Sensor fabrication process. Bi WEs were formed by either (a) electroplating or (b) evaporation.

Figure 3

Comparisons of surface morphologies of electroplated (top row) and evaporated (bottom row) Bi WEs: (a–b) microscopic photos and (c–d) optical profiler scans of each type of Bi WEs, respectively.

Figure 4

(a) Potential windows of electroplated and evaporated Bi, and Au WEs, with microfabricated Ag/AgCl RE and Au AE. Cyclic voltammetry performed in 0.1 M acetate buffer (pH 6) with scan rate 100 mV/s. (b) Threshold potential (i = 10 μA) of different WEs.

Figure 5

ASV of Zn (a) in the 2.5–30 μM range using electroplated Bi WE and (b) in the 1–30 μM range using evaporated Bi WE. Analyzes performed in acetate buffer (0.1 M, pH 6), 100 μL sample. Preconcentration potential −1.6 V, duration 600 s, amplitude 25 mV, period 70 ms, increment 4 mV. (c) Calibration curves for Zn in buffer using Bi WEs.

Figure 6

(a) Variations of peak currents in the first run of electroplated and evaporated Bi WEs. (b) Improvement of repeatability of sensors with electroplated Bi WE before and after optimization of fabrication procedure, and evaporated Bi WE. ASV performed repeatedly in 20 μM Zn, 0.1 M acetate buffer, pH 6 (n = 5 for electroplated Bi, n = 3 for evaporated Bi).
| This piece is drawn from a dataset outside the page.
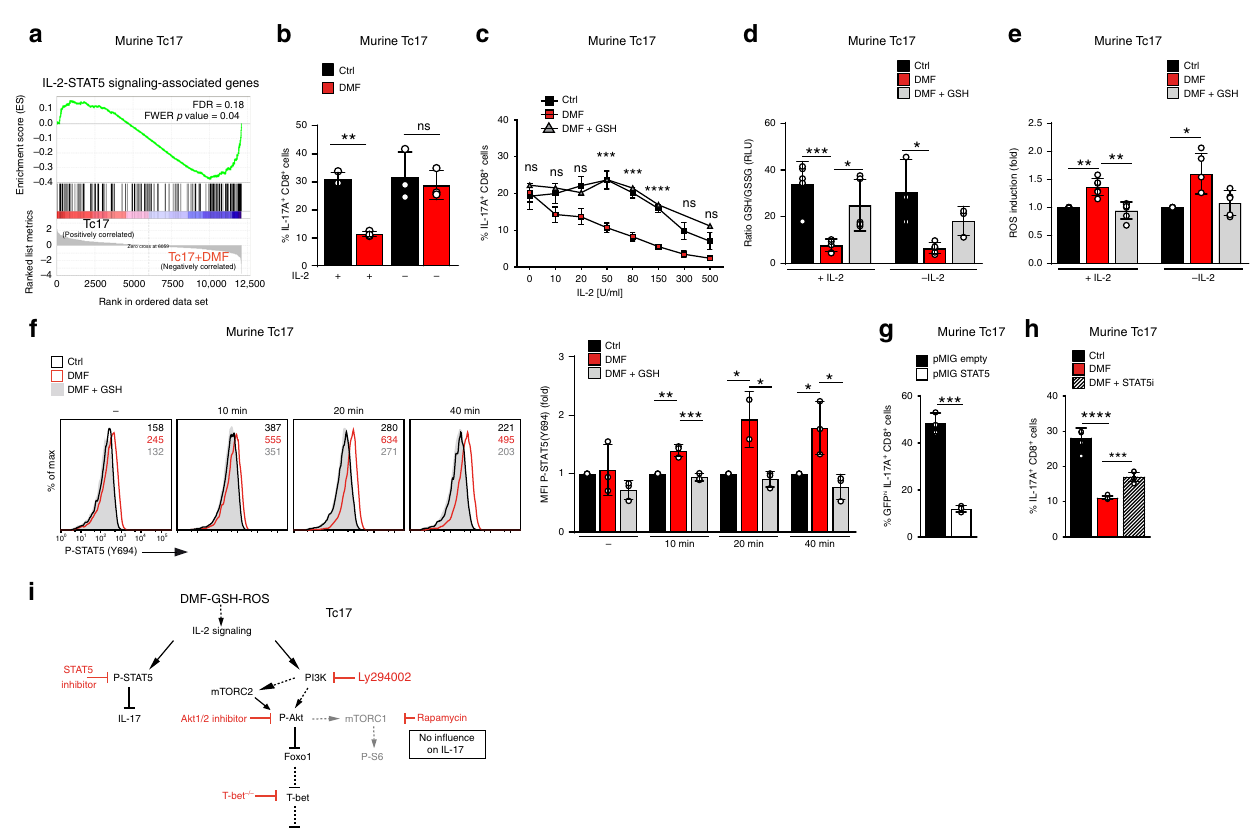
Fig. 4 DMF interferes with IL-2-STAT5 signaling to limit IL-17 expression in Tc17 cells. a GSEA of genes associated with IL-2-STAT5-signaling in murine Tc17 cells ± DMF (data set from Fig. 2a) based on MSigDBv6.1. b , c Flow cytometry of IL-17A in murine Tc17 cells differentiated for 72 h ± IL-2, ± DMF or DMF + GSH. Signi fi cances in graph are shown for Ctrl vs DMF (mean ± s.d.). d GSH/GSSG ratio in murine Tc17 cells differentiated for 2 h ± rhIL-2, ± DMF or DMF + GSH. e Flow cytometry of ROS levels determined by CM-H 2 DCFDA staining in murine Tc17 cells differentiated for 2 h ± IL-2, ± DMF or DMF + GSH (fold MFI normalized to the respective control, which was arbitrarily set to 1). f Flow cytometry of phospho(P)-STAT5(Y694) in murine Tc17 cells differentiated for 48 h, rested, then activated with IL-2 ± DMF or DMF + GSH for the indicated time (fold MFI normalized to control, which was arbitrarily set to 1). g , h Flow cytometry of IL-17A in murine Tc17 cells after retroviral transduction with constitutive-active P-STAT5 (pMIG STAT5) or GFP vector alone (pMIG empty) g or in Tc17 cells after 72 h of differentiation ± DMF, ± 35 µ M STAT5 inhibitor (STAT5i) h . i Schematic in fl uence of DMF-GSH-ROS on IL-2 signaling, leading to IL-17 and ROR γ t suppression in Tc17 cells. Modi fi ed from 43 . Bars show mean ± s.d. from seven to fi ve e , six h , or fi ve to three d or three b , c , f , g combined experiments; individual values are plotted. In g *** p < 0.001, evaluated by two-tailed, unpaired t -test, in b – d , f , h * p < 0.05, ** p < 0.01, *** p < 0.001, by one-way ANOVA followed by Tukey ’ s HSD multiple comparison test, in e * p < 0.05, ** p < 0.01 by one-way Welch ’ s ANOVA with Games-Howell multiple comparison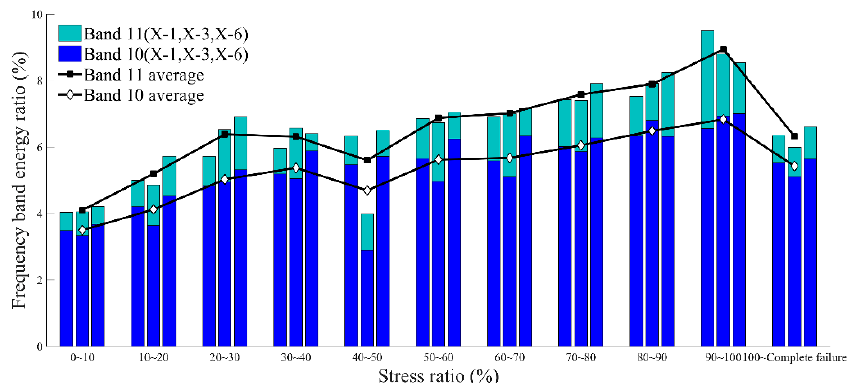
Figure 11. The relationship between the stress ratio and the average energy ratio in the high-frequency band (bands 10 and 11).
Preconcentration potential −1.6 V, duration 600 s, amplitude 25 mV, period 70 ms, increment 4 mV.

Figure 7

(a) ASV of diluted (10×) serum spiked with 20–60 μM of Zn using electroplated Bi WEs, 200 μL sample. Preconcentration potential −1.6 V, duration 600 s, amplitude 25 mV, period 40 ms, increment 4 mV. (b) Calibration curves for Zn in diluted serum with dilution factor from 5× to 100×. (c) Relationship between sensor sensitivity and dilution factor of serum.

Figure 8

ASV in extracted serum using evaporated Bi WEs, 200 μL sample. Preconcentration potential −1.4 V, duration 900 s, amplitude 25 mV, period 40 ms, increment 4 mV.